(„Jim Knopf und Lukas der Lokomotivführer“ directed by Manfred Jenning, 1976)
Mahlzahn? Wer soll denn diese Mahlzahn sein? Die Einwohner von Lummerland sind ganz aufgeregt, als ein Paket für sie ankommt, das für eine Frau Mahlzahn bestimmt sein soll. Denn die kennt hier keiner. Und das ist seltsam, wo doch nur vier Menschen auf der Insel wohnen. Also beschließt König Alfons der Viertel-vor-Zwölfte, dass Frau Waas das Paket an sich nehmen soll, ist sie doch die einzige Frau auf Lummerland. Was hat die dann gestaunt, als sie das Paket aufmacht und einen kleinen Jungen darin findet! Jim tauft sie ihn und soll fortan mit ihr den Gemischtwarenladen führen. Was dieser auch gern tut. Bis zu jenem Tag, als die Eisenbahn Emma abgeschafft werden soll. Das wollen er und der Lokomotivführer Lukas aber nicht akzeptieren. Und so machen sich die beiden auf den Weg über den Ozean und landen bald in einem fremden Land.
Viele Dutzend Filme und Serien hat die Augsburger Puppenkiste im Laufe ihres bald 70 Jahre langen Bestehens produziert. So viele, dass selbst Fans kaum alle kennen werden. Eine davon kennt jedoch jedes Kind, oder kannte zumindest, wer in den späten 70ern und frühen 80ern ein Kind war: Jim Knopf und Lukas der Lokomotivführer. Schon einmal hatten sich die deutschen Puppenmeister des Buchklassikers von Michael Ende angenommen, 1961 war das, damals noch in Schwarz-Weiß. Berühmter ist jedoch die Neuauflage von 1976, welche dem Kinderbuch noch Farben abringen konnte.
Und von denen gibt es hier mehr als genug: Wenn Jim und Lukas in den vier Folgen einmal um die Welt reisen, das ferne China kennenlernen, die geheimnisvolle Drachenstadt, dann sind da viele Unikate dabei – Figuren wie Orte. Natürlich ist Jim Knopf und Lukas der Lokomotivführer kaum mit heutigen Animationsfilmen zu vergleichen, in denen mithilfe von dreistelligen Millionenbeträgen die wunderbarsten Welten aus dem Computer hüpfen. Da ist die Puppenvariante deutlich einfacher. Und doch ist es wie so oft bei den Augsburgern beeindruckend, wie viel sie aus dem Stoff herausholen konnten. Vor allem wenn das Abenteuer später actionreicher wird, das Duo diversen Gefahren ausgesetzt ist, haben Regieveteran Manfred Jenning und sein Team auch durch die geschickte Wahl von Perspektiven erstaunlich viel Dynamik ins Puppenhaus gebracht. Von den witzigen Figuren ganz zu schweigen.

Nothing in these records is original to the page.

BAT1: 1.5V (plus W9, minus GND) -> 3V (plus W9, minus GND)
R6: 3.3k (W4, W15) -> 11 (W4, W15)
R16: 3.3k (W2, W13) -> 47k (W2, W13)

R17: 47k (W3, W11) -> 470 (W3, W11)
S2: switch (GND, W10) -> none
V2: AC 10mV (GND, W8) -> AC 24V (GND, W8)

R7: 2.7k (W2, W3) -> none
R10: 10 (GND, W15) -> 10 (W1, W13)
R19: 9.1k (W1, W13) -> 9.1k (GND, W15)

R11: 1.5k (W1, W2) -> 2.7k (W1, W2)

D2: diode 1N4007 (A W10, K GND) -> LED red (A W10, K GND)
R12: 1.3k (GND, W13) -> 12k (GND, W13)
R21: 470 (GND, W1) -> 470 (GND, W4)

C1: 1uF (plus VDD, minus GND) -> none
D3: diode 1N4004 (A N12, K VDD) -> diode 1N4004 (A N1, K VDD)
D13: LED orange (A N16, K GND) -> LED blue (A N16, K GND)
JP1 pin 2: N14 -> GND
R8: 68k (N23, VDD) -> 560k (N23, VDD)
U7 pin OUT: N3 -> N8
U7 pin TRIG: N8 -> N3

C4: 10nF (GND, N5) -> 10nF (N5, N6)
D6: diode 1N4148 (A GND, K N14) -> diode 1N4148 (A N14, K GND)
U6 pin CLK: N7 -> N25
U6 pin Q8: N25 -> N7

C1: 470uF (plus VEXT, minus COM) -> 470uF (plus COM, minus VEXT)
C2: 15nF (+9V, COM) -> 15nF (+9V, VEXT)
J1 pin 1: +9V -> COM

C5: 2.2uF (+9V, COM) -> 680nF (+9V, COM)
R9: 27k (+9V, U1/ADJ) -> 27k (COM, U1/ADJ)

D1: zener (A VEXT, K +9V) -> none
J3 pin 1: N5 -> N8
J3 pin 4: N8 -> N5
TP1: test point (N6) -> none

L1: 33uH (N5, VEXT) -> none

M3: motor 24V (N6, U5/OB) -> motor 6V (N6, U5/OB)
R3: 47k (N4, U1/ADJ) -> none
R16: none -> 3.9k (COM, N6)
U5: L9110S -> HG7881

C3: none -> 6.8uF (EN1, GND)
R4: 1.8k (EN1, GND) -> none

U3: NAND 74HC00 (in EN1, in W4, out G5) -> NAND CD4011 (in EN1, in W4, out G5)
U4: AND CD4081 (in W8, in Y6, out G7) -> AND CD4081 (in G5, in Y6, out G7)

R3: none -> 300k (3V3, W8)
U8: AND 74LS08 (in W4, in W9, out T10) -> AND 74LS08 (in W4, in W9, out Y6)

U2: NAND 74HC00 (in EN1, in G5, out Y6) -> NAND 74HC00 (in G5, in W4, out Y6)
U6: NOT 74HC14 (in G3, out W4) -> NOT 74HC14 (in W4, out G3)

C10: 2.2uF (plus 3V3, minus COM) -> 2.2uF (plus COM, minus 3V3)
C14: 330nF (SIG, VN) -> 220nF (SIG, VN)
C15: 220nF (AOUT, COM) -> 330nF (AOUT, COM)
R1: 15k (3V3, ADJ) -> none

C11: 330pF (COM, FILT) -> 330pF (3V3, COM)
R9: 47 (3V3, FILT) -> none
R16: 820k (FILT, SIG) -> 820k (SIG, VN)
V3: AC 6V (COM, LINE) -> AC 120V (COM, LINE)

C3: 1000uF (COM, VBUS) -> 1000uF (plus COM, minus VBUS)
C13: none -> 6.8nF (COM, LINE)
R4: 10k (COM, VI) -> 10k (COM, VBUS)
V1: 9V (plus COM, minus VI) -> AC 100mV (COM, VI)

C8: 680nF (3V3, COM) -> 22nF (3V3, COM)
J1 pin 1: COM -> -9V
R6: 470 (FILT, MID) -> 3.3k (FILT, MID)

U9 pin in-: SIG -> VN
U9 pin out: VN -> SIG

Die Geschichte selbst ist ohnehin zeitlos, unabhängig von der Inszenierung. Zumindest fast. Wenn Jim anfangs als Negerbaby bezeichnet wird und die Chinesen die seltsamsten Dinge essen, dann ist das eindeutig ein Überbleibsel vergangener Zeiten, in einer heutigen Version wären solche Punkte längst der politischen Korrektheit zum Opfer gefallen. Einem chinesischen Kind den Namen Ping Pong zu geben, würde heute ebenfalls schnell als Rassismus gedeutet werden. Ansonsten aber steht einem Vergnügen im Jahr 2016 aber kaum etwas im Weg. 40 Jahre nach der TV-Produktion bzw. 56 Jahre nach dem Buch unterhält Jim Knopf und Lukas der Lokomotivführer durch seine Mischung aus Abenteuer, das mit viel Einfallsreichtum und Faszination für das Fremde einhergeht, und Humor. Letzterer ist tendenziell natürlich für ein jüngeres Publikum gedacht, wird an einigen Stellen aber so absurd, dass man sich aus als Erwachsener beim Lachen erwischt.